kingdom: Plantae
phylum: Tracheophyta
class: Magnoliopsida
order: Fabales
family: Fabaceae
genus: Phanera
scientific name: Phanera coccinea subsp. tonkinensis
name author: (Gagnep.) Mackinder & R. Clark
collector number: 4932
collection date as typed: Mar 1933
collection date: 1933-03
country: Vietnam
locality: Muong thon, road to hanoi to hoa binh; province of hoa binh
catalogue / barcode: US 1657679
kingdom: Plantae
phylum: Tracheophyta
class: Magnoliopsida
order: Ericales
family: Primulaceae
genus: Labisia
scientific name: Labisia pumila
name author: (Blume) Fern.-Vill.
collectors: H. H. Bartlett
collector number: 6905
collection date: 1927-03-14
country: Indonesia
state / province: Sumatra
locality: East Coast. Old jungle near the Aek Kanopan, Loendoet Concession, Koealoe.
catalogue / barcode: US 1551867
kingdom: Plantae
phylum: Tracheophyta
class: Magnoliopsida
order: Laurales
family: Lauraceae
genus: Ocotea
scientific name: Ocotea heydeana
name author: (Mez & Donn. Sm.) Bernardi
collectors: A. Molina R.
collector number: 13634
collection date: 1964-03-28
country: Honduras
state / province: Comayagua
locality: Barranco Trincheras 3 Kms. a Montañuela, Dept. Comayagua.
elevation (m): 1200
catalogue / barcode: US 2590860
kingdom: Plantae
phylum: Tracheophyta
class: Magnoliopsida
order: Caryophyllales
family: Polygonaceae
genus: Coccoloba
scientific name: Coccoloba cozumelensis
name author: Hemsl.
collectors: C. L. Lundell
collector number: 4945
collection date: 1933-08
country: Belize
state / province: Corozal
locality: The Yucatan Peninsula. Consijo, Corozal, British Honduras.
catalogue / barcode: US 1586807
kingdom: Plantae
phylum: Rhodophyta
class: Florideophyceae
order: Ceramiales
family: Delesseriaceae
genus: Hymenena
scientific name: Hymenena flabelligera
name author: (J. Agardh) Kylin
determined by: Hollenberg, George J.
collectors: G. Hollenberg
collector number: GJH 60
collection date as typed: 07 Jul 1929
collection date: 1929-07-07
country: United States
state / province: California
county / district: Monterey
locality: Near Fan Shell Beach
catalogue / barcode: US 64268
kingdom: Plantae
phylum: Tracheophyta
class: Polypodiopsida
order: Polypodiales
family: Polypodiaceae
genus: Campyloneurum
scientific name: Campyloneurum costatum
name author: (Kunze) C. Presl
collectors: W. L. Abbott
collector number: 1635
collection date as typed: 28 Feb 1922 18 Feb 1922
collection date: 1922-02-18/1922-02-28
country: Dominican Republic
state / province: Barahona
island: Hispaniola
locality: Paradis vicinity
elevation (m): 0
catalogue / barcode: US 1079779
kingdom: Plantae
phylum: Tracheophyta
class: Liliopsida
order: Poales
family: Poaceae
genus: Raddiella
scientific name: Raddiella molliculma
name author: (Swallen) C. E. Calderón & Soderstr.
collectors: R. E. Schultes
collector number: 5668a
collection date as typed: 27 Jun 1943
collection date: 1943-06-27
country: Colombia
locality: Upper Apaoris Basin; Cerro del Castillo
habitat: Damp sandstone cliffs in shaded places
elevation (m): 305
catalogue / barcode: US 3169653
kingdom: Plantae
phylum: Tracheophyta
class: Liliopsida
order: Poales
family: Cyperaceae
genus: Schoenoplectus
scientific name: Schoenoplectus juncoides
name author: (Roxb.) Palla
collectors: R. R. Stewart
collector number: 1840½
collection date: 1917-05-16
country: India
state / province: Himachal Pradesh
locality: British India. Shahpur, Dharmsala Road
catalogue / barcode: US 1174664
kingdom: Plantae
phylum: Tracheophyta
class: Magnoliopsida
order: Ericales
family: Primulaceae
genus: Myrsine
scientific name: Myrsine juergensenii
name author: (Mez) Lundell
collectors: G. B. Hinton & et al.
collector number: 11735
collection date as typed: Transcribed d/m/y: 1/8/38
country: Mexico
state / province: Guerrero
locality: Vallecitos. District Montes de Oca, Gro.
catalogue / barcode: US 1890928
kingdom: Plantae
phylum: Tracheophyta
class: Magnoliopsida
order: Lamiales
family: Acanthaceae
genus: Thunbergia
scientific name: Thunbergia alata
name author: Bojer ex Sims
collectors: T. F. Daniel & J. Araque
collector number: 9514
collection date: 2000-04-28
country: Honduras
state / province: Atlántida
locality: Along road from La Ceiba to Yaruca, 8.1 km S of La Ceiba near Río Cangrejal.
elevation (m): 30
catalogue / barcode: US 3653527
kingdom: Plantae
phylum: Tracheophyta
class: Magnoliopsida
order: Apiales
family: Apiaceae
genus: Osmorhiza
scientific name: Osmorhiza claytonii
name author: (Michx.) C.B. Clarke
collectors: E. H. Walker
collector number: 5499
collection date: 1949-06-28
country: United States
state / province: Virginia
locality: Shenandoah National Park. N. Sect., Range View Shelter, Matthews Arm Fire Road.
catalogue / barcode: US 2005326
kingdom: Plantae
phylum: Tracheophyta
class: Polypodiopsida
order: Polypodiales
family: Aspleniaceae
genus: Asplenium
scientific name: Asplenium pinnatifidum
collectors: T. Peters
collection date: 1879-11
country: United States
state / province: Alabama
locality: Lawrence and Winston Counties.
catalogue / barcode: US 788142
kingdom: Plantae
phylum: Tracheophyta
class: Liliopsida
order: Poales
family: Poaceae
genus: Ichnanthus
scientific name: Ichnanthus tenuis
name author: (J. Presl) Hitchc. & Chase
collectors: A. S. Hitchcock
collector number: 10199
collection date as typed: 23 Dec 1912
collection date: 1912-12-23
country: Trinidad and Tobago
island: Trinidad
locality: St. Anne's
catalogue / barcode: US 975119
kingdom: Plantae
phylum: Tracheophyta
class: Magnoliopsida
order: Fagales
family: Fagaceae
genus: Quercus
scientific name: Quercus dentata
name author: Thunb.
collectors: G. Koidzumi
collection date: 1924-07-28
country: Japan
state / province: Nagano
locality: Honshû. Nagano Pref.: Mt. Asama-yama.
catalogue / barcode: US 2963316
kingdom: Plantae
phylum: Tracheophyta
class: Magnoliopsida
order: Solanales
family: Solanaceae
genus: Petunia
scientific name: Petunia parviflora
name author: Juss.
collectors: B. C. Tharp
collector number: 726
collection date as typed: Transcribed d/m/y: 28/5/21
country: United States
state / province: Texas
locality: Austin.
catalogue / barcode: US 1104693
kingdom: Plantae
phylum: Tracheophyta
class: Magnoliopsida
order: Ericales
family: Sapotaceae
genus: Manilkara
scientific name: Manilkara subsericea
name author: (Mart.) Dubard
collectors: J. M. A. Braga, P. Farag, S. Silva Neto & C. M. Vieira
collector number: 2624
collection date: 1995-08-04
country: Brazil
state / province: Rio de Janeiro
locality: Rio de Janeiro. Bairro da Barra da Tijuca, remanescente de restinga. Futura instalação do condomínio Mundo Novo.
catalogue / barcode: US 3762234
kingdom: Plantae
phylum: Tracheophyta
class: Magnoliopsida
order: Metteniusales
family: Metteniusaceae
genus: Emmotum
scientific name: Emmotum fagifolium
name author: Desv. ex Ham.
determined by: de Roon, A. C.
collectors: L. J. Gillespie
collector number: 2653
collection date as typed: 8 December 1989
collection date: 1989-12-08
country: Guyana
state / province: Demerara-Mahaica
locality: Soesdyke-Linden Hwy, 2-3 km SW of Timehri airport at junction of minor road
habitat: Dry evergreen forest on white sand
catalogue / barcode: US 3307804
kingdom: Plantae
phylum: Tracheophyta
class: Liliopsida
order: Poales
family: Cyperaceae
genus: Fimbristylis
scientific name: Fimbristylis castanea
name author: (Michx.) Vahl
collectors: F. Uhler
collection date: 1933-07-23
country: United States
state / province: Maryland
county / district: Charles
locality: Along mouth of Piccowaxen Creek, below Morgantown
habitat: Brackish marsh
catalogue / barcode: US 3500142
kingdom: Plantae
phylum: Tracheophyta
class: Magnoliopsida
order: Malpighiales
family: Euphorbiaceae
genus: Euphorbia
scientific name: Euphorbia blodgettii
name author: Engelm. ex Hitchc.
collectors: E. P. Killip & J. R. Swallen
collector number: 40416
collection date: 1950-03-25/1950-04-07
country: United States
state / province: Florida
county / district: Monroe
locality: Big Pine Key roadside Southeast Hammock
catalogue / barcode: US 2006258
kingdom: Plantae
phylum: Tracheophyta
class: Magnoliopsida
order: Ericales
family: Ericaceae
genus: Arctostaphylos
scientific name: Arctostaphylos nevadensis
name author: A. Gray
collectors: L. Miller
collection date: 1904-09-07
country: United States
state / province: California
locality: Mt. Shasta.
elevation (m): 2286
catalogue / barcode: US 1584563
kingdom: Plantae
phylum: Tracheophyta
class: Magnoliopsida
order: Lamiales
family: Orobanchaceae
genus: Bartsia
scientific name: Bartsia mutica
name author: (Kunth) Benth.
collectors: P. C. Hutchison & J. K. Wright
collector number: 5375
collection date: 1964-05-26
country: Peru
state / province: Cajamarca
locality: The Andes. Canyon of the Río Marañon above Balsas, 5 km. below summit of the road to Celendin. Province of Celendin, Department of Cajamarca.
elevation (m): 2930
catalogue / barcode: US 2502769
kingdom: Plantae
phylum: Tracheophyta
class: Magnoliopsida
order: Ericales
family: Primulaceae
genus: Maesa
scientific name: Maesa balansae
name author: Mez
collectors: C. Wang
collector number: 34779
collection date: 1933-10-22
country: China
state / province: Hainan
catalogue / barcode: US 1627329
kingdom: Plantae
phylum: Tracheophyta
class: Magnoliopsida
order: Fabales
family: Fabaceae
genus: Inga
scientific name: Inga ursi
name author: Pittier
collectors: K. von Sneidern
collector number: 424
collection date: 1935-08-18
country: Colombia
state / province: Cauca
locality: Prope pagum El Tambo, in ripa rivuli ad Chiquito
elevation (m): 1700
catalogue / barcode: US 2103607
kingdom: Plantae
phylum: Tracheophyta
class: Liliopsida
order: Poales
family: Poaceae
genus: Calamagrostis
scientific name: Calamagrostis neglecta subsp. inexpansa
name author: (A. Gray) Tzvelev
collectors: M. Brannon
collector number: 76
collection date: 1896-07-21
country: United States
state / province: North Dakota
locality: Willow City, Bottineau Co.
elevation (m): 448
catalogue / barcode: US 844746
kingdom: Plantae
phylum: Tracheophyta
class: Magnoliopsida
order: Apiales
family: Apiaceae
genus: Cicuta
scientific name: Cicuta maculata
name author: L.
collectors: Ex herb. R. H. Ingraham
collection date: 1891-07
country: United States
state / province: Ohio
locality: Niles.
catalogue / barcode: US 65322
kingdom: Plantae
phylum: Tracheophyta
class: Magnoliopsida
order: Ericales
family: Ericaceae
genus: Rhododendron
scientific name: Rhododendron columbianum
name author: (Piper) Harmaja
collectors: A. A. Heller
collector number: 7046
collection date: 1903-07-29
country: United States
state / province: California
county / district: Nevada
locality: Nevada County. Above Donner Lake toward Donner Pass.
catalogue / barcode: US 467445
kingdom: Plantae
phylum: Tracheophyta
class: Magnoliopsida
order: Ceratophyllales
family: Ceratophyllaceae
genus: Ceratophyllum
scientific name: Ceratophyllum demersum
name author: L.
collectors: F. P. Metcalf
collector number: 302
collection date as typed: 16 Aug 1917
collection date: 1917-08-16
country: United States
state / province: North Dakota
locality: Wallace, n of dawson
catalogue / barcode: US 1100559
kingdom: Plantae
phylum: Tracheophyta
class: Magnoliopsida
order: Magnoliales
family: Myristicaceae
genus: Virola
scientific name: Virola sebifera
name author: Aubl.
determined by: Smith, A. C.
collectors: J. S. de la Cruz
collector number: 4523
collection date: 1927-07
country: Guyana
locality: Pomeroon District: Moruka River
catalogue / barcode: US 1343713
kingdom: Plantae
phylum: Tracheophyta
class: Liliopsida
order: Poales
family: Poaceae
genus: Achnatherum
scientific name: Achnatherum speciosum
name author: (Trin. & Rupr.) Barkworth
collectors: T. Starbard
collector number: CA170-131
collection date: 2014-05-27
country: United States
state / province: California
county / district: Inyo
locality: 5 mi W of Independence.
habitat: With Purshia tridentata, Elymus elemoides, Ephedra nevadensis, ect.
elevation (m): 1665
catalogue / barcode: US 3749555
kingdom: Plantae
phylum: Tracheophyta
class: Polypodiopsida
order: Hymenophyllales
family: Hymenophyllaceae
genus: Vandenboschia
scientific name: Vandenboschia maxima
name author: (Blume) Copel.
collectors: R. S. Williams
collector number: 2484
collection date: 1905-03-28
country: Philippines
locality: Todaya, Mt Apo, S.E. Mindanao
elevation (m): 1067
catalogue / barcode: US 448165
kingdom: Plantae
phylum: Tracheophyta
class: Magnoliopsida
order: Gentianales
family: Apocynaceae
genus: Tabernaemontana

*Problem*. In the records, put every line from the line with "family: Acanthaceae" to the line with "genus: Osmorhiza", both included, into a Markdown table with the columns Row and Entry. Number each line in Row, put the line itself in Entry, and leave out blank lines.

*Finished answer*.
| Row | Entry |
|---|---|
| 1 | family: Acanthaceae |
| 2 | genus: Thunbergia |
| 3 | scientific name: Thunbergia alata |
| 4 | name author: Bojer ex Sims |
| 5 | collectors: T. F. Daniel & J. Araque |
| 6 | collector number: 9514 |
| 7 | collection date: 2000-04-28 |
| 8 | country: Honduras |
| 9 | state / province: Atlántida |
| 10 | locality: Along road from La Ceiba to Yaruca, 8.1 km S of La Ceiba near Río Cangrejal. |
| 11 | elevation (m): 30 |
| 12 | catalogue / barcode: US 3653527 |
| 13 | kingdom: Plantae |
| 14 | phylum: Tracheophyta |
| 15 | class: Magnoliopsida |
| 16 | order: Apiales |
| 17 | family: Apiaceae |
| 18 | genus: Osmorhiza |